Required work =
1) In the passage on the Bush team's foreign policy, rewrite the stretch from "Making the world" through "style laissez-faire capitalism.", putting "overall plan" in place of "grand strategy".
2) According to the passage on the Bush team's foreign policy, where has the war on terror gained the US a string of bases?

Their world-historical perspective leads the Bush team to conclude that a window of opportunity has opened in which they can use the US's present military superiority to improve the long term position of US capitalism. September 11 was the occasion for this aggressive foreign policy, but terrorists are not the target. The National Security Strategy warns of the renewal of Great Power rivalry, and specifically warns China that pursuing military power is an "outdated path." Unless, of course, you're Uncle Sam. In this context, it is little wonder that Russia and China see the proposed National Missile Defense system as an attempt to make the US invulnerable to nuclear attack – and thus make nuclear missiles usable. The development of mini-nukes is another attempt to make the use of these weapons acceptable. The war on terror has also gained a string of Central Asian bases for the US – in the former USSR, right next door to China.

Making the world safe for capitalism

But the grand strategy is not only geopolitical – it is also aimed at imposing Anglo-American style capitalism on the world. In the National Security Strategy Bush claims: "The great struggles of the 20th century between liberty and totalitarianism ended with a decisive victory for the forces of freedom – and a single sustainable model for national success: freedom, democracy, and free enterprise." Bush goes on to promise "to create a balance of power that favours human freedom: conditions in which all nations and societies can choose for themselves the rewards and challenges of political and economic liberty." In other words, all nations are free to choose the single model of national success – US style laissez-faire capitalism.

Data excerpts =
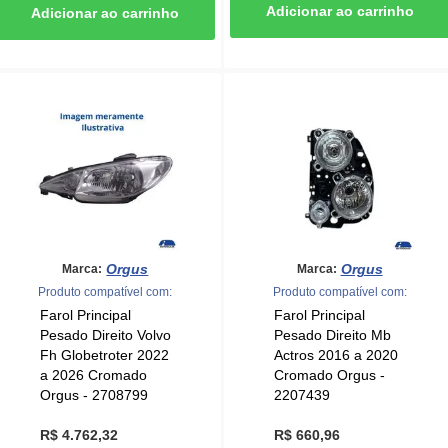
Orgus
Orgus
Marca:
Marca:
Produto compatível com:
Produto compatível com:
Farol Principal
Farol Principal
Pesado Direito Volvo
Pesado Direito Mb
Fh Globetroter 2022
Actros 2016 a 2020
a 2026 Cromado
Cromado Orgus -
Orgus - 2708799
2207439
R$ 4.762,32
R$ 660,96
ou
10x
de
R$
ou
6x
de
R$
476,23
110,16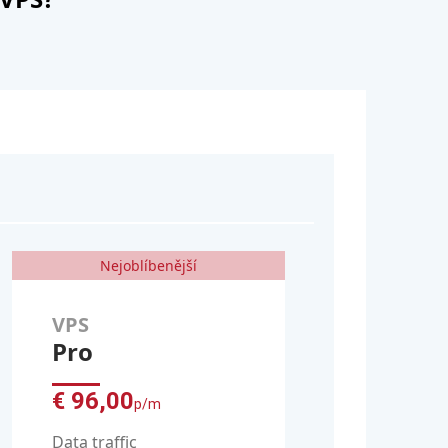
Nejoblíbenější
VPS
Pro
€ 96,00
p/m
Data traffic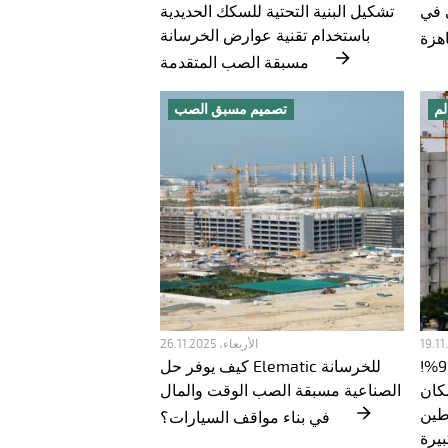
 في
تشكيل البنية التحتية للسكك الحديدية
باستخدام تقنية عوارض الخرسانة
مسبقة الصب المتقدمة
لم
تصميم مسبق الصب
الأربعاء، 26.11.2025
معدل الصب المسبق يصل إلى 90%!
كيف يوفر حل Elematic للخرسانة
كان
الصناعية مسبقة الصب الوقت والمال
وطين
في بناء مواقف السيارات؟
يرة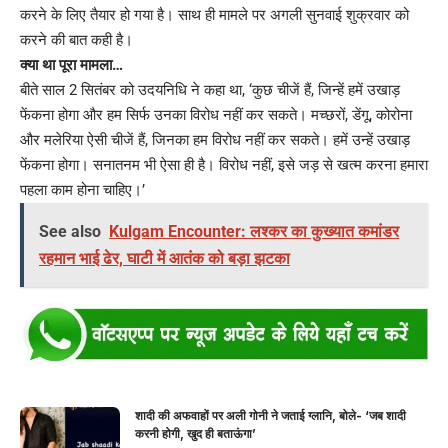
करने के लिए तैयार हो गया है। साथ ही मामले पर अगली सुनवाई शुक्रवार को
करने की बात कही है।
क्या था पूरा मामला…
बीते साल 2 सितंबर को उदयनिधि ने कहा था, ‘कुछ चीजें हैं, जिन्हें हमें उखाड़
फेंकना होगा और हम सिर्फ उनका विरोध नहीं कर सकते। मच्छरों, डेंगू, कोरोना
और मलेरिया ऐसी चीजें हैं, जिनका हम विरोध नहीं कर सकते। हमें उन्हें उखाड़
फेंकना होगा। सनातनम भी ऐसा ही है। विरोध नहीं, इसे जड़ से खत्म करना हमारा
पहला काम होना चाहिए।’
See also
Kulgam Encounter: लश्कर का कुख्यात कमांडर
रहमान भाई ढेर, घाटी में आतंक को बड़ा झटका
शादी की अफवाहों पर अली गोनी ने जताई ग्लानि, बोले- ‘जब शादी
करनी होगी, खुद ही बताऊंगा’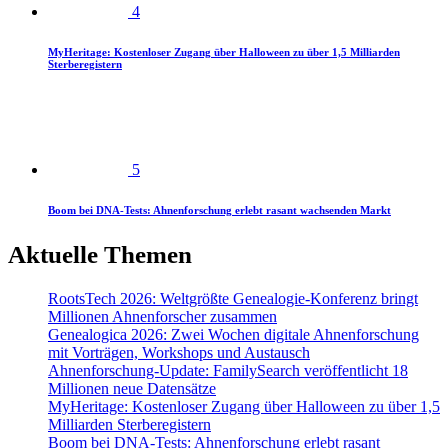
4
MyHeritage: Kostenloser Zugang über Halloween zu über 1,5 Milliarden
Sterberegistern
5
Boom bei DNA-Tests: Ahnenforschung erlebt rasant wachsenden Markt
Aktuelle Themen
RootsTech 2026: Weltgrößte Genealogie-Konferenz bringt
Millionen Ahnenforscher zusammen
Genealogica 2026: Zwei Wochen digitale Ahnenforschung
mit Vorträgen, Workshops und Austausch
Ahnenforschung-Update: FamilySearch veröffentlicht 18
Millionen neue Datensätze
MyHeritage: Kostenloser Zugang über Halloween zu über 1,5
Milliarden Sterberegistern
Boom bei DNA-Tests: Ahnenforschung erlebt rasant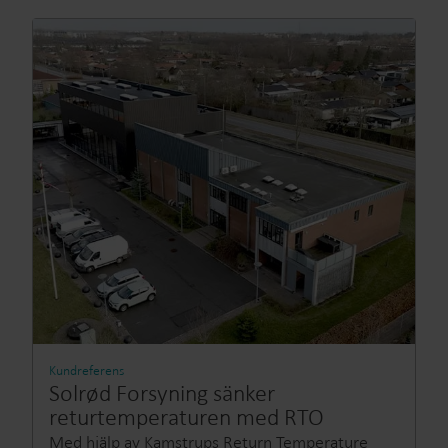
Kundreferens
Solrød Forsyning sänker
returtemperaturen med RTO
Med hjälp av Kamstrups Return Temperature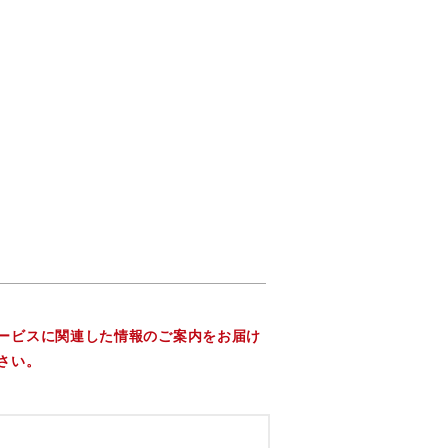
ービスに関連した情報のご案内をお届け
さい。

Response list =
1)
Making the world safe for capitalism

But the overall plan is not only geopolitical – it is also aimed at imposing Anglo-American style capitalism on the world. In the National Security Strategy Bush claims: "The great struggles of the 20th century between liberty and totalitarianism ended with a decisive victory for the forces of freedom – and a single sustainable model for national success: freedom, democracy, and free enterprise." Bush goes on to promise "to create a balance of power that favours human freedom: conditions in which all nations and societies can choose for themselves the rewards and challenges of political and economic liberty." In other words, all nations are free to choose the single model of national success – US style laissez-faire capitalism.

2) In Central Asia, in the former USSR, right next door to China.